Go deeper: Cyberattacks on the healthcare sector
Primary objectives
The OCR audit program aims to assess HIPAA compliance across a range of covered entities. These audits serve the following purposes:
- Examining compliance mechanisms
- Identifying and sharing best practices
- Discovering potential risks and vulnerabilities that might not surface through regular complaint investigations
- Preventing problems before they result in breaches
Current focus
The 2024-2025 HIPAA audit cycle will review 50 covered entities and business associates, specifically examining their compliance with HIPAA Security Rule provisions most relevant to hacking and ransomware attacks.

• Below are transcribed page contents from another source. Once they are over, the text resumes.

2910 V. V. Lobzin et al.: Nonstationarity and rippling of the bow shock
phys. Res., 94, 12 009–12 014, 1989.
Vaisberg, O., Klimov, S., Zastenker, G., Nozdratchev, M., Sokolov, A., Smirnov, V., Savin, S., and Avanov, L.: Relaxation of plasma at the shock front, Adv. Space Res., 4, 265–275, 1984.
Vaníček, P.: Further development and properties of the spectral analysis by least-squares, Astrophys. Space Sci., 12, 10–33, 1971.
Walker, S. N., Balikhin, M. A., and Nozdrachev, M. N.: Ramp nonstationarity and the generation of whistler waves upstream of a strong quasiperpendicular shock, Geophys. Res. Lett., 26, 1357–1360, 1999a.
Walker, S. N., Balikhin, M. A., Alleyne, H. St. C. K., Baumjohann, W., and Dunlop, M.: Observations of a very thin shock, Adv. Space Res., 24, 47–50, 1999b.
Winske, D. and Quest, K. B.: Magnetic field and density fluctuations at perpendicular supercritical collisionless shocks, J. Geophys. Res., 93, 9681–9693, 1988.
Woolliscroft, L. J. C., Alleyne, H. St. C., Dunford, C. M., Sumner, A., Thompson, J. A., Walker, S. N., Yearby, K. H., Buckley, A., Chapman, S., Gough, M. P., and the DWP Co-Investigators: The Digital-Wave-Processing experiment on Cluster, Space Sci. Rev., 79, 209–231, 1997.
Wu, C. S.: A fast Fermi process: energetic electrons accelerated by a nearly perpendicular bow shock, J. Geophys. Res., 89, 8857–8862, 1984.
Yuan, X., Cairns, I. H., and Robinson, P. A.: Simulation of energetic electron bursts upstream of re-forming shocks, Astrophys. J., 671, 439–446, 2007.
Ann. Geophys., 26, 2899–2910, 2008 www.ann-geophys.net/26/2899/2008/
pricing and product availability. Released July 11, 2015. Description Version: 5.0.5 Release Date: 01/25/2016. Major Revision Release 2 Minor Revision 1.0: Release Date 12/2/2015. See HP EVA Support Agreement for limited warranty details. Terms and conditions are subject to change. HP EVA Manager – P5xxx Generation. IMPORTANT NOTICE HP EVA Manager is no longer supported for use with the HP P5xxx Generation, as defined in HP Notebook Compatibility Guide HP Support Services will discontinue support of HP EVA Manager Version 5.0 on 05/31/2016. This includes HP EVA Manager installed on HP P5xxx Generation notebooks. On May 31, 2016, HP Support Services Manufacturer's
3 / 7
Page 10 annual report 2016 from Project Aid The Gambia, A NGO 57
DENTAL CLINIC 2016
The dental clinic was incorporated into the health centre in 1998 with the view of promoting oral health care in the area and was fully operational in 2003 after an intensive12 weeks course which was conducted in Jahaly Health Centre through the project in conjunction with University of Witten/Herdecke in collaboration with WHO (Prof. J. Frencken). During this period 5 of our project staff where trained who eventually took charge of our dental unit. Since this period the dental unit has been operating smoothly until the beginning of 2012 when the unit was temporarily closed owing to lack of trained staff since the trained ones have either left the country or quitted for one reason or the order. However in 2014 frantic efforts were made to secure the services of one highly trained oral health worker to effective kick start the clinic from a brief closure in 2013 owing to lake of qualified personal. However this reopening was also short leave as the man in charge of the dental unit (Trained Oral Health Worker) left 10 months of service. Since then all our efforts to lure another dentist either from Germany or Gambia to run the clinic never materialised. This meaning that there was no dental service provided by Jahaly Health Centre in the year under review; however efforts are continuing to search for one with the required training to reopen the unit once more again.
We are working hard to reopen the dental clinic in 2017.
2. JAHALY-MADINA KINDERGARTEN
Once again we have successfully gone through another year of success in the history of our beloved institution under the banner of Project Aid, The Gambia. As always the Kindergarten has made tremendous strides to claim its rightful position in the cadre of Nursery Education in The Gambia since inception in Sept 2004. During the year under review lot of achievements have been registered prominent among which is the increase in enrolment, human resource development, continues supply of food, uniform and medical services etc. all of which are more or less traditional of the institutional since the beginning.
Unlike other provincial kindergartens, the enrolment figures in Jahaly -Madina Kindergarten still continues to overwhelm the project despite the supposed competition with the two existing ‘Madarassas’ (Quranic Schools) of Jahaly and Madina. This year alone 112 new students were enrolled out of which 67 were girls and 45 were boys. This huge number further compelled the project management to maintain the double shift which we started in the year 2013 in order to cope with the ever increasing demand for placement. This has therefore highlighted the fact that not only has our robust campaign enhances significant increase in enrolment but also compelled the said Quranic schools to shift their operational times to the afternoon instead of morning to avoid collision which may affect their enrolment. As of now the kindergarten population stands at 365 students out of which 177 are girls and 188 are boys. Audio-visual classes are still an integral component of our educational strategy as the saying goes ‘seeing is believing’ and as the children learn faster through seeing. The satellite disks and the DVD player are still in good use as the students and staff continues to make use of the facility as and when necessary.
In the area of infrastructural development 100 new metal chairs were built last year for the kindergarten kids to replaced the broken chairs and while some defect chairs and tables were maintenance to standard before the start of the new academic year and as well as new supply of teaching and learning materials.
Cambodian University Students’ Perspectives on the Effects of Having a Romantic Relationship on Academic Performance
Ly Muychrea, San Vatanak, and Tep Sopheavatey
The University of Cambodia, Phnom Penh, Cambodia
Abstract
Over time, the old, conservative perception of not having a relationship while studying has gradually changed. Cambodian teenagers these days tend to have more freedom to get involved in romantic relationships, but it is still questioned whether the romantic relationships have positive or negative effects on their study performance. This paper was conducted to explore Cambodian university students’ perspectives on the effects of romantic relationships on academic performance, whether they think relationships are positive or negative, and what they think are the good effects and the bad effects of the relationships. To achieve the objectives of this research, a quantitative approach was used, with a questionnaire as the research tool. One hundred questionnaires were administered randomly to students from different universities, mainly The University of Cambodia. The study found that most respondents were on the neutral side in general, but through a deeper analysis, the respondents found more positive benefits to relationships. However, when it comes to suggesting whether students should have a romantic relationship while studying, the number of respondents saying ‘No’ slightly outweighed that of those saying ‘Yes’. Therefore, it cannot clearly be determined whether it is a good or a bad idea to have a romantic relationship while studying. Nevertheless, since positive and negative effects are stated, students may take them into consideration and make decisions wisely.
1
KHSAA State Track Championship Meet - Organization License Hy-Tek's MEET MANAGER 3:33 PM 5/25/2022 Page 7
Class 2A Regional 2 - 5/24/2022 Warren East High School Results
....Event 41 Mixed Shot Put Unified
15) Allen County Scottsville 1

Related: What is a covered entity under HIPAA?
How to know if you’re a business associate
Benefits to healthcare organizations
These audits provide valuable benefits to healthcare organizations by:
- Offering OCR's assessment of their Security Rule compliance
- Providing guidance for improving cybersecurity measures for electronic protected health information (ePHI)
- Helping organizations identify and address potential vulnerabilities before they lead to breaches
Expected outcomes
Following the completion of the 2024-2025 HIPAA audits, OCR will publish an industry report summarizing their findings. This report will help healthcare organizations understand common compliance challenges and implement more effective security measures to protect against cyber threats.
FAQs
What triggers an OCR privacy audit?
OCR conducts periodic audits as required by the HITECH Act, selecting organizations based on various factors including size, type, and location.
What should organizations do to prepare for an audit?
Organizations should review their HIPAA compliance programs, ensure all documentation is current, verify staff training is up-to-date, and conduct internal security assessments focusing on ransomware and hacking prevention.
Read more: Preparing for an OCR HIPAA compliance audit
How long does an OCR privacy audit take?
The duration varies depending on the organization's size and complexity, but typically involves several weeks of document review and assessment. Organizations usually have specific timeframes to submit requested documentation.
Related: How long should HIPAA compliance audit logs be kept?
What happens if the audit reveals compliance issues?
OCR typically provides organizations with their findings and recommendations for improvement. While audits aren't primarily enforcement actions, significant compliance issues may lead to further investigation or corrective action plans.